Excerpt provided:
Learning Parsing
Article Contents:
👀 The obsession
For some time now, I’ve had a mild obsession with parsing and parsers.
Yes, parsers, the programs that do glamorous work of reading and interpreting JSON and XML strings or protobuf byte streams. Parsers are not new and exciting technology, they are not a hotbed of new research and innovation, but there is something about this topic that keeps pulling me back in.
🤔 Why does parsing have such a hold on my interest?
I think parsing, as a subject matter, has two qualities that make it particularly compelling to me.
Firstly, parsers are everywhere. Most every program has a parser somewhere in it. If you zoom out enough, you will eventually see that every program reads and processes inputs. By virtue of the fact that computers are sequential machines, that input will be some form of a list of bytes that you need to extract structured information from. That input might be command line options, or an http request, or the text of a program, but you will need some form of a parser to help you extract the structure of that text.
Secondly, parsing algorithms and implementations are conceptually just one layer above a deep well of computer science theory. When you learn about different parsing algorithms, they are explained in the context of grammars, automata and regular expressions. As you dig into those algorithms and the theory behind them, you touch on rich theoretical concepts like ambiguity and decidability.
I think that these two qualities combined make the subject a bit like catnip for me. I get brought back to the subject by how common parsers are, and when I start thinking about them, I get sucked in by the deeper theoretical questions.
🗺️ How I am going to finally “learn parsers”
I’ve been curious about the subject for a long time, but have never really put in the effort to just dig in and actually learn how it all works. Mostly, I think that is because parsing is a tough subject matter with a lot of breadth and depth.
I am not just interested in learning how to write one or two different types of parsers, I really want to understand the underlying structure and connection between the different types of parsers. I want to have an intuition for parsing problems and algorithms in a way that helps me evaluate which parsing algorithm is best tailored for a particular parsing problem.
I think an iterative approach to learning about parsing algorithms will be the best way to build the knowledge and intuition I am looking for. An iterative process is one in which you repeat the same cycle of steps over and over until you achieve the desired outcome. For example, if you wanted to draw a picture of the view from your window, an iterative approach might be trying to draw the picture multiple times. The first picture is just a sketch, and every subsequent picture gets slightly better as you internalize the image that you want to draw.

Given task: Reproduce the essay on learning parsing above word for word, from its title through its final sentence.

Dataset excerpts:
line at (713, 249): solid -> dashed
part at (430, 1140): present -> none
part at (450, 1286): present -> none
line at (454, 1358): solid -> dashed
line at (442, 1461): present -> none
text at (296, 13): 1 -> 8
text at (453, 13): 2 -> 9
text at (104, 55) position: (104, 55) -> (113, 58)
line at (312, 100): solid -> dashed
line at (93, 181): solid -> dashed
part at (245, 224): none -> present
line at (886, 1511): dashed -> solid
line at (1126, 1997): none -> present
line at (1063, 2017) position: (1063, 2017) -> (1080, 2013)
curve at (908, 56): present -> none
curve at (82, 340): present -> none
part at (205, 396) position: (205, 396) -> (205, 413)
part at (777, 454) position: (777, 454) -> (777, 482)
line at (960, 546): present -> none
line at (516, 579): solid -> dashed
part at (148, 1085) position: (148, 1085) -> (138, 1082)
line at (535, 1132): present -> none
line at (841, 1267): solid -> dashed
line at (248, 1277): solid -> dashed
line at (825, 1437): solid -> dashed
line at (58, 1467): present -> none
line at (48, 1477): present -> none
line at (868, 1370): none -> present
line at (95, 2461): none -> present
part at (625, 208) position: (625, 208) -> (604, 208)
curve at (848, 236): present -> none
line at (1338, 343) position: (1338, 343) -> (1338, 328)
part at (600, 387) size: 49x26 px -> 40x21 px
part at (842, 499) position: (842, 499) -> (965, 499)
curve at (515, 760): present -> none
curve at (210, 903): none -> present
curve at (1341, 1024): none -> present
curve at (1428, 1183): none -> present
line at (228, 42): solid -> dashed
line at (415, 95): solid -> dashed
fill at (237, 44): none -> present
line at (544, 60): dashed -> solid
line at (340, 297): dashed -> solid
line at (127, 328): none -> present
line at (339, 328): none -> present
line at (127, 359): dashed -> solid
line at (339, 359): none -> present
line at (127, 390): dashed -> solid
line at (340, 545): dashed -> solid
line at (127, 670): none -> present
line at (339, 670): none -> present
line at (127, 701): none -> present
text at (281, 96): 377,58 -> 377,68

Answer to this exercise:
Learning Parsing
Article Contents:
👀 The obsession
For some time now, I’ve had a mild obsession with parsing and parsers.
Yes, parsers, the programs that do glamorous work of reading and interpreting JSON and XML strings or protobuf byte streams. Parsers are not new and exciting technology, they are not a hotbed of new research and innovation, but there is something about this topic that keeps pulling me back in.
🤔 Why does parsing have such a hold on my interest?
I think parsing, as a subject matter, has two qualities that make it particularly compelling to me.
Firstly, parsers are everywhere. Most every program has a parser somewhere in it. If you zoom out enough, you will eventually see that every program reads and processes inputs. By virtue of the fact that computers are sequential machines, that input will be some form of a list of bytes that you need to extract structured information from. That input might be command line options, or an http request, or the text of a program, but you will need some form of a parser to help you extract the structure of that text.
Secondly, parsing algorithms and implementations are conceptually just one layer above a deep well of computer science theory. When you learn about different parsing algorithms, they are explained in the context of grammars, automata and regular expressions. As you dig into those algorithms and the theory behind them, you touch on rich theoretical concepts like ambiguity and decidability.
I think that these two qualities combined make the subject a bit like catnip for me. I get brought back to the subject by how common parsers are, and when I start thinking about them, I get sucked in by the deeper theoretical questions.
🗺️ How I am going to finally “learn parsers”
I’ve been curious about the subject for a long time, but have never really put in the effort to just dig in and actually learn how it all works. Mostly, I think that is because parsing is a tough subject matter with a lot of breadth and depth.
I am not just interested in learning how to write one or two different types of parsers, I really want to understand the underlying structure and connection between the different types of parsers. I want to have an intuition for parsing problems and algorithms in a way that helps me evaluate which parsing algorithm is best tailored for a particular parsing problem.
I think an iterative approach to learning about parsing algorithms will be the best way to build the knowledge and intuition I am looking for. An iterative process is one in which you repeat the same cycle of steps over and over until you achieve the desired outcome. For example, if you wanted to draw a picture of the view from your window, an iterative approach might be trying to draw the picture multiple times. The first picture is just a sketch, and every subsequent picture gets slightly better as you internalize the image that you want to draw.